Spectacular, Alison. Such a great piece of writing. Glad I checked in to FN for the first time in an age...
Beautifully written. It is a moving piece.
Hi James, how are you doing? Lovely to hear from you. This is my first time back on Fictionaut in ages also, thanks so much for your lovely comment.
Thanks so much Kitty.
Beautiful writing. "Inside the water she is a whole thing, swims. And the pull of her limbs is the evidence of hope." And much more. ****
For me, the language is beautiful. Real lyrical prose. The telling of the story, though, not so much. I would rearrange the parts to save the whole.

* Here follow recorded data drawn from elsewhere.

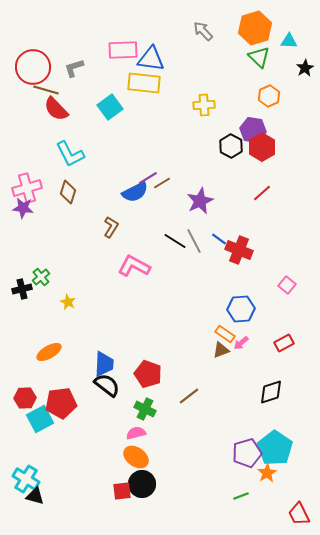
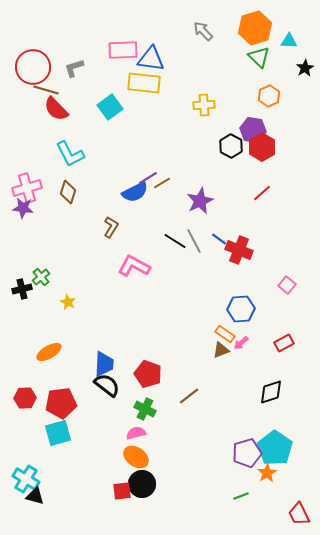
cyan square at (40, 419): moved 18 px right, 14 px down; rotated 12 degrees clockwise
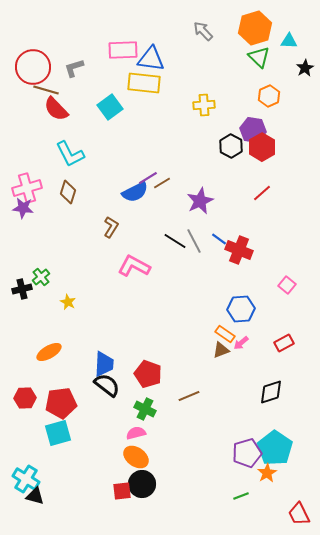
brown line at (189, 396): rotated 15 degrees clockwise
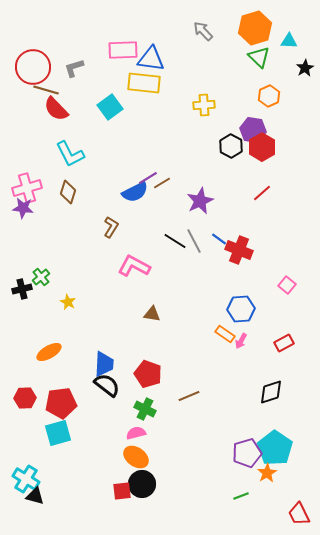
pink arrow at (241, 343): moved 2 px up; rotated 21 degrees counterclockwise
brown triangle at (221, 350): moved 69 px left, 36 px up; rotated 30 degrees clockwise
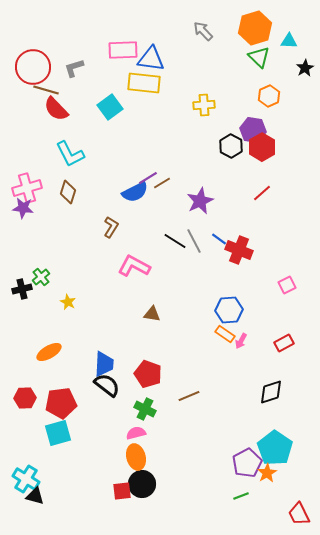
pink square at (287, 285): rotated 24 degrees clockwise
blue hexagon at (241, 309): moved 12 px left, 1 px down
purple pentagon at (247, 453): moved 10 px down; rotated 12 degrees counterclockwise
orange ellipse at (136, 457): rotated 40 degrees clockwise
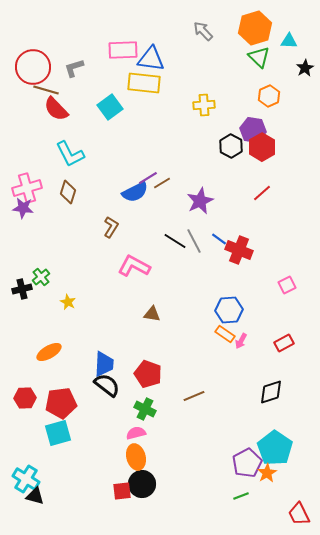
brown line at (189, 396): moved 5 px right
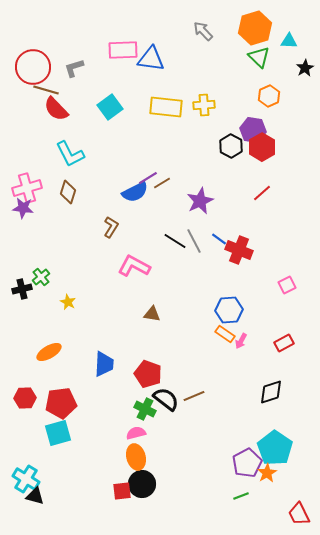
yellow rectangle at (144, 83): moved 22 px right, 24 px down
black semicircle at (107, 385): moved 59 px right, 14 px down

Oh, my, so sadly beautiful. Such fine, moving writing. Poetic in much of it, including the emotional intensity.
Thanks Rachna!
You make a great point Gita. In this particular venture I'm hoping that the whole reveals itself through the interrelated parts (of the whole project) associatively but this approach has its drawbacks for clarity and story.
Thanks, Ed, in this particular piece the emotion is given the main stage over clarity and story, so the words are set to carry layers and multiple meanings to trigger off many (conflicting) feelings. I'm really happy you see the poetry.
This is impeccably written, intention carried out with authority, the language dramatic powerful and sharp as a scalpel. I liked especially this image," Out on the promontory a man was walking his dog or wrestling a whale or hanging onto an umbrella, it was hard to tell."